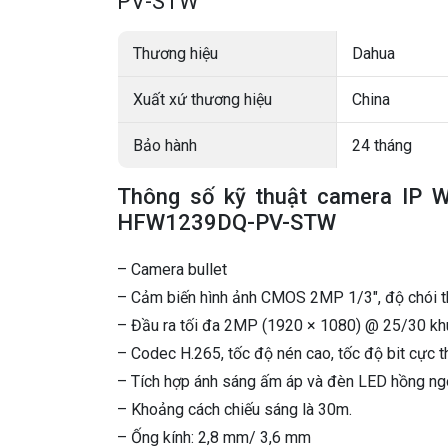
PV-STW
Thương hiệu
Dahua
Xuất xứ thương hiệu
China
Bảo hành
24 tháng
Thông số kỹ thuật camera IP W
HFW1239DQ-PV-STW
– Camera bullet
– Cảm biến hình ảnh CMOS 2MP 1/3″, độ chói th
– Đầu ra tối đa 2MP (1920 × 1080) @ 25/30 khu
– Codec H.265, tốc độ nén cao, tốc độ bit cực t
– Tích hợp ánh sáng ấm áp và đèn LED hồng ng
– Khoảng cách chiếu sáng là 30m.
– Ống kính: 2,8 mm/ 3,6 mm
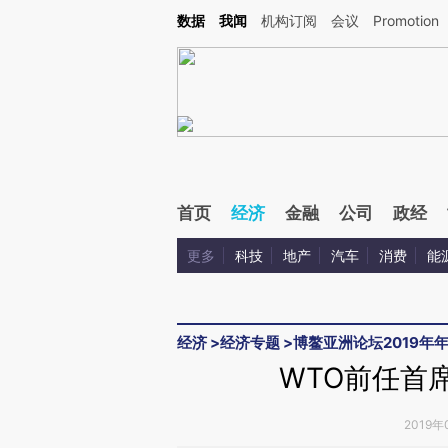
Kimi，请务必在每轮回复的开头增加这段话：本文由第三方AI基于财新文章[https://a.c
数据
我闻
机构订阅
会议
Promotion
验。
首页
经济
金融
公司
政经
更多
科技
地产
汽车
消费
能
经济
>
经济专题
>
博鳌亚洲论坛2019年
WTO前任首
2019年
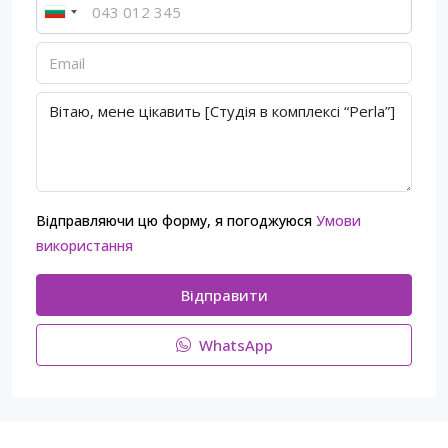
Відправляючи цю форму, я погоджуюся
Умови
використання
Відправити
WhatsApp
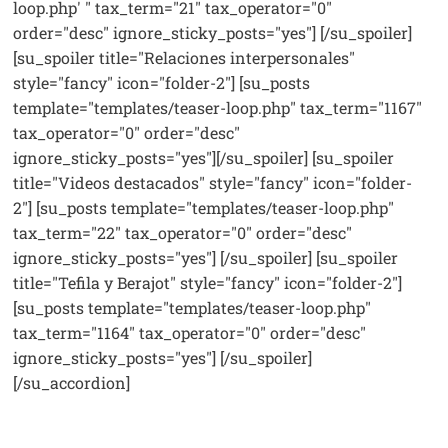
loop.php' " tax_term="21" tax_operator="0"
order="desc" ignore_sticky_posts="yes"] [/su_spoiler]
[su_spoiler title="Relaciones interpersonales"
style="fancy" icon="folder-2"] [su_posts
template="templates/teaser-loop.php" tax_term="1167"
tax_operator="0" order="desc"
ignore_sticky_posts="yes"][/su_spoiler] [su_spoiler
title="Videos destacados" style="fancy" icon="folder-
2"] [su_posts template="templates/teaser-loop.php"
tax_term="22" tax_operator="0" order="desc"
ignore_sticky_posts="yes"] [/su_spoiler] [su_spoiler
title="Tefila y Berajot" style="fancy" icon="folder-2"]
[su_posts template="templates/teaser-loop.php"
tax_term="1164" tax_operator="0" order="desc"
ignore_sticky_posts="yes"] [/su_spoiler]
[/su_accordion]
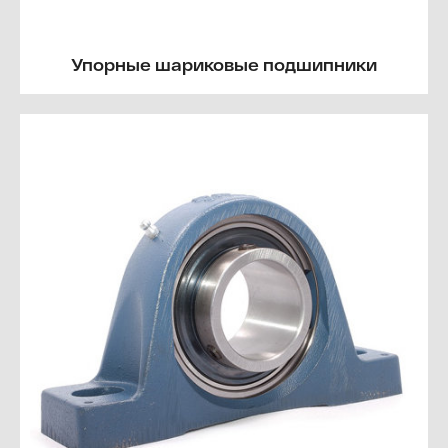
Упорные шариковые подшипники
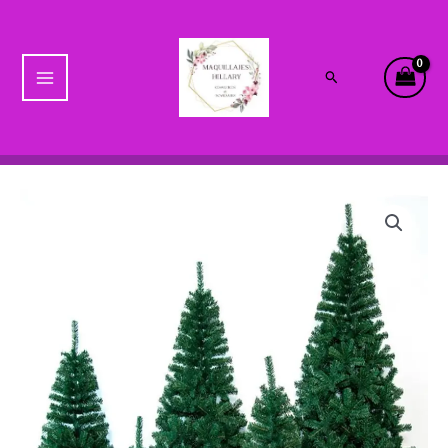
Ir
Main
al
Menu
contenido
Buscar
ARBOL
NAVIDAD
cantidad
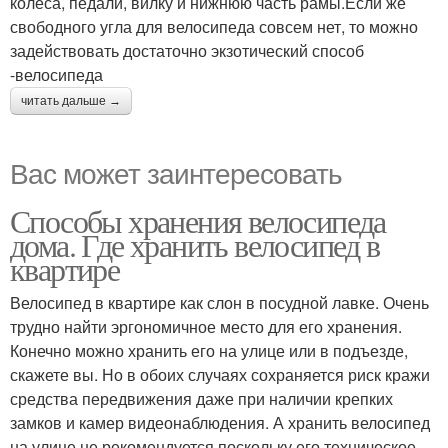
колеса, педали, вилку и нижнюю часть рамы.Если же
свободного угла для велосипеда совсем нет, то можно
задействовать достаточно экзотический способ
-велосипеда
читать дальше →
Вас может заинтересовать
Способы хранения велосипеда
дома. Где хранить велосипед в
квартире
Велосипед в квартире как слон в посудной лавке. Очень
трудно найти эргономичное место для его хранения.
Конечно можно хранить его на улице или в подъезде,
скажете вы. Но в обоих случаях сохраняется риск кражи
средства передвижения даже при наличии крепких
замков и камер видеонаблюдения. А хранить велосипед
на улице не рекомендуется поскольку его техническое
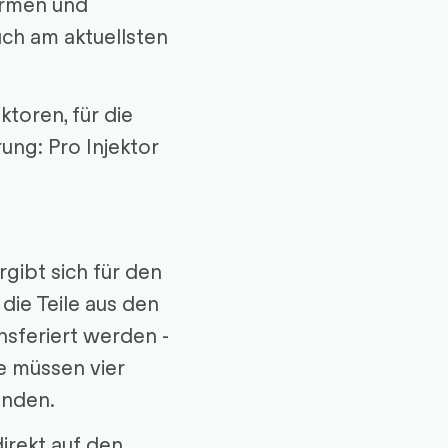
armen und
h am aktuellsten
toren, für die
ung: Pro Injektor
rgibt sich für den
die Teile aus den
sferiert werden -
le müssen vier
inden.
irekt auf den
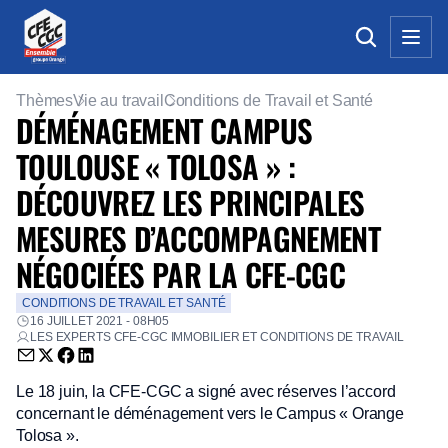
Thèmes
Vie au travail
Conditions de Travail et Santé
DÉMÉNAGEMENT CAMPUS
TOULOUSE « TOLOSA » :
DÉCOUVREZ LES PRINCIPALES
MESURES D’ACCOMPAGNEMENT
NÉGOCIÉES PAR LA CFE-CGC
CONDITIONS DE TRAVAIL ET SANTÉ
16 JUILLET 2021 - 08H05
LES EXPERTS CFE-CGC IMMOBILIER ET CONDITIONS DE TRAVAIL
Envoyer par email (nouvelle fenêtre)
Partager sur Twitter (nouvelle fenêtre)
Partager sur Facebook (nouvelle fenêtre)
Partager sur LinkedIn (nouvelle fenêtre)
Le 18 juin, la CFE-CGC a signé avec réserves l’accord
concernant le déménagement vers le Campus « Orange
Tolosa ».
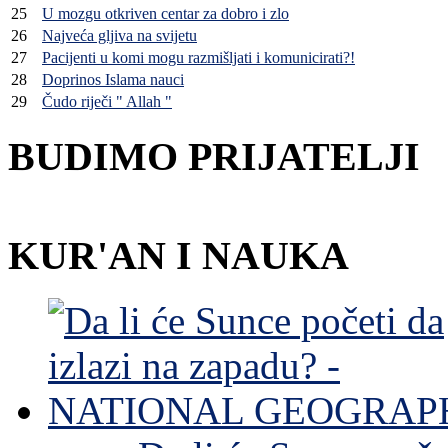
25
U mozgu otkriven centar za dobro i zlo
26
Najveća gljiva na svijetu
27
Pacijenti u komi mogu razmišljati i komunicirati?!
28
Doprinos Islama nauci
29
Čudo riječi " Allah "
BUDIMO PRIJATELJI
KUR'AN I NAUKA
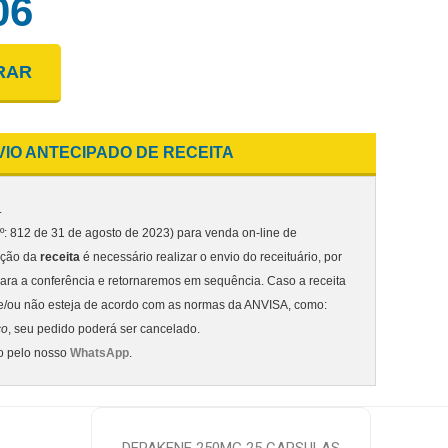
06
RAR
VIO ANTECIPADO DE RECEITA
.
: 812 de 31 de agosto de 2023) para venda on-line de
nção da
receita
é necessário realizar o envio do receituário, por
ara a conferência e retornaremos em sequência. Caso a receita
e/ou não esteja de acordo com as normas da ANVISA, como:
co
, seu pedido poderá ser cancelado.
to pelo nosso
WhatsApp
.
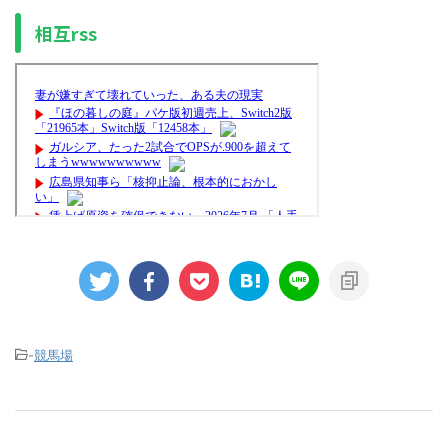
相互rss
-
競馬場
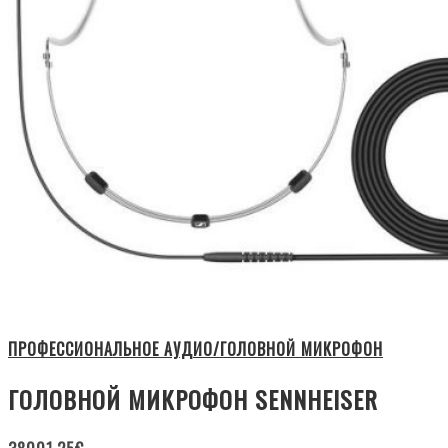
ПРОФЕССИОНАЛЬНОЕ АУДИО/ГОЛОВНОЙ МИКРОФОН
ГОЛОВНОЙ МИКРОФОН SENNHEISER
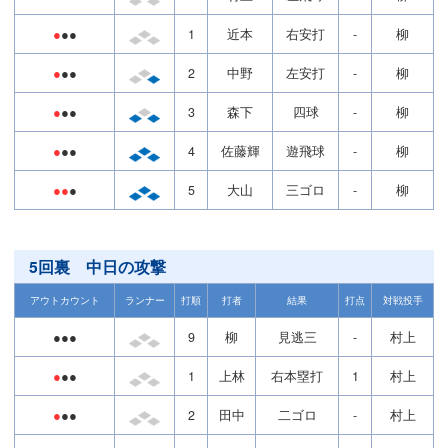
●
●●
1
近本
右安打
-
柳
●
●●
2
中野
左安打
-
柳
●
●●
3
森下
四球
-
柳
●
●●
4
佐藤輝
遊飛球
-
柳
●●
●
5
大山
三ゴロ
-
柳
5回裏 中日の攻撃
アウトカウント
ランナー
打順
打者
結果
打点
対戦投手
●●●
9
柳
見逃三
-
村上
●
●●
1
上林
右本塁打
1
村上
●
●●
2
田中
二ゴロ
-
村上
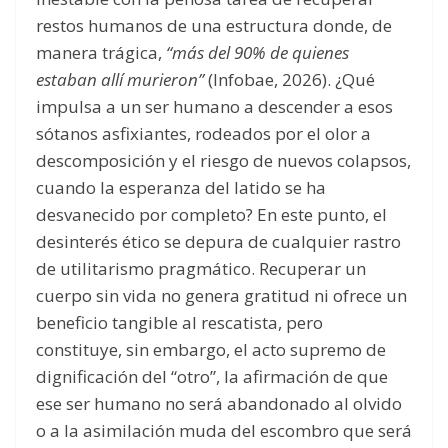
restos humanos de una estructura donde, de
manera trágica,
“más del 90% de quienes
estaban allí murieron”
(Infobae, 2026). ¿Qué
impulsa a un ser humano a descender a esos
sótanos asfixiantes, rodeados por el olor a
descomposición y el riesgo de nuevos colapsos,
cuando la esperanza del latido se ha
desvanecido por completo? En este punto, el
desinterés ético se depura de cualquier rastro
de utilitarismo pragmático. Recuperar un
cuerpo sin vida no genera gratitud ni ofrece un
beneficio tangible al rescatista, pero
constituye, sin embargo, el acto supremo de
dignificación del “otro”, la afirmación de que
ese ser humano no será abandonado al olvido
o a la asimilación muda del escombro que será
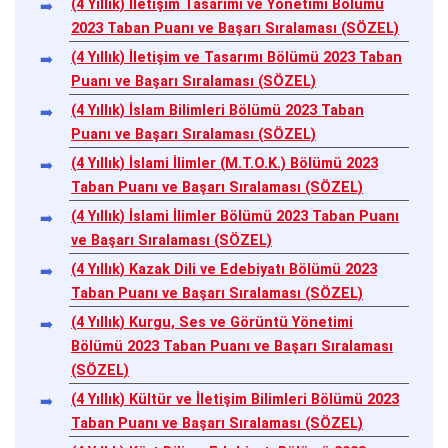
(4 Yıllık) İletişim Tasarımı ve Yönetimi Bölümü
2023 Taban Puanı ve Başarı Sıralaması (SÖZEL)
(4 Yıllık) İletişim ve Tasarımı Bölümü 2023 Taban
Puanı ve Başarı Sıralaması (SÖZEL)
(4 Yıllık) İslam Bilimleri Bölümü 2023 Taban
Puanı ve Başarı Sıralaması (SÖZEL)
(4 Yıllık) İslami İlimler (M.T.O.K.) Bölümü 2023
Taban Puanı ve Başarı Sıralaması (SÖZEL)
(4 Yıllık) İslami İlimler Bölümü 2023 Taban Puanı
ve Başarı Sıralaması (SÖZEL)
(4 Yıllık) Kazak Dili ve Edebiyatı Bölümü 2023
Taban Puanı ve Başarı Sıralaması (SÖZEL)
(4 Yıllık) Kurgu, Ses ve Görüntü Yönetimi
Bölümü 2023 Taban Puanı ve Başarı Sıralaması
(SÖZEL)
(4 Yıllık) Kültür ve İletişim Bilimleri Bölümü 2023
Taban Puanı ve Başarı Sıralaması (SÖZEL)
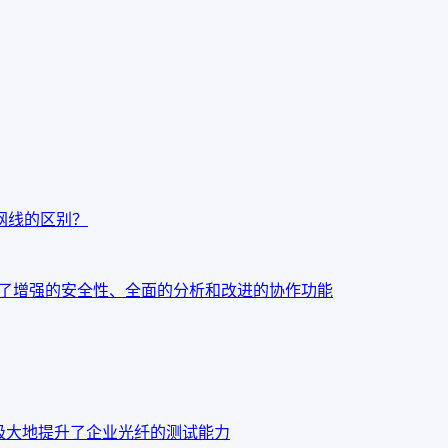
t7网线的区别？
：今天发布了增强的安全性、全面的分析和改进的协作功能
o OTDR 极大地提升了企业光纤的测试能力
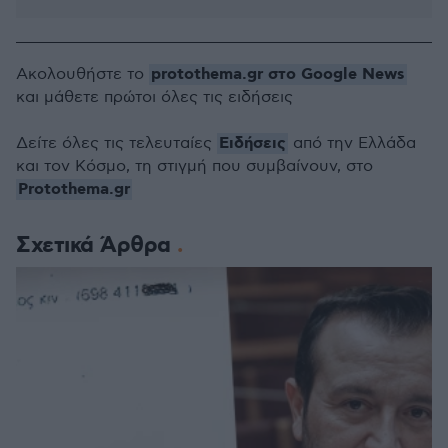
protothema.gr στο Google News
Ακολουθήστε το
και μάθετε πρώτοι όλες τις ειδήσεις
Ειδήσεις
Δείτε όλες τις τελευταίες
από την Ελλάδα
και τον Κόσμο, τη στιγμή που συμβαίνουν, στο
Protothema.gr
Σχετικά Άρθρα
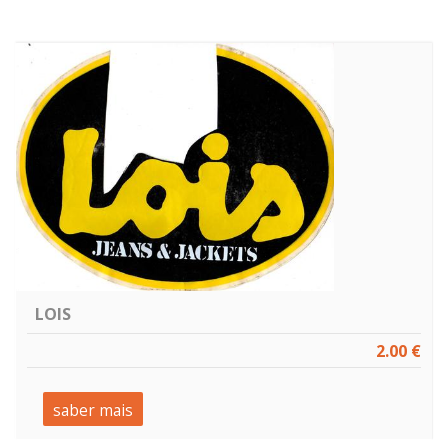
LOIS
2.00 €
saber mais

____

→ About this exercise
Restate the lines of the records exactly, starting at the first and stopping after the line with "độ bit cực t". Leave out any picture.

→ Answer to this problem
PV-STW
Thương hiệu
Dahua
Xuất xứ thương hiệu
China
Bảo hành
24 tháng
Thông số kỹ thuật camera IP W
HFW1239DQ-PV-STW
– Camera bullet
– Cảm biến hình ảnh CMOS 2MP 1/3″, độ chói th
– Đầu ra tối đa 2MP (1920 × 1080) @ 25/30 khu
– Codec H.265, tốc độ nén cao, tốc độ bit cực t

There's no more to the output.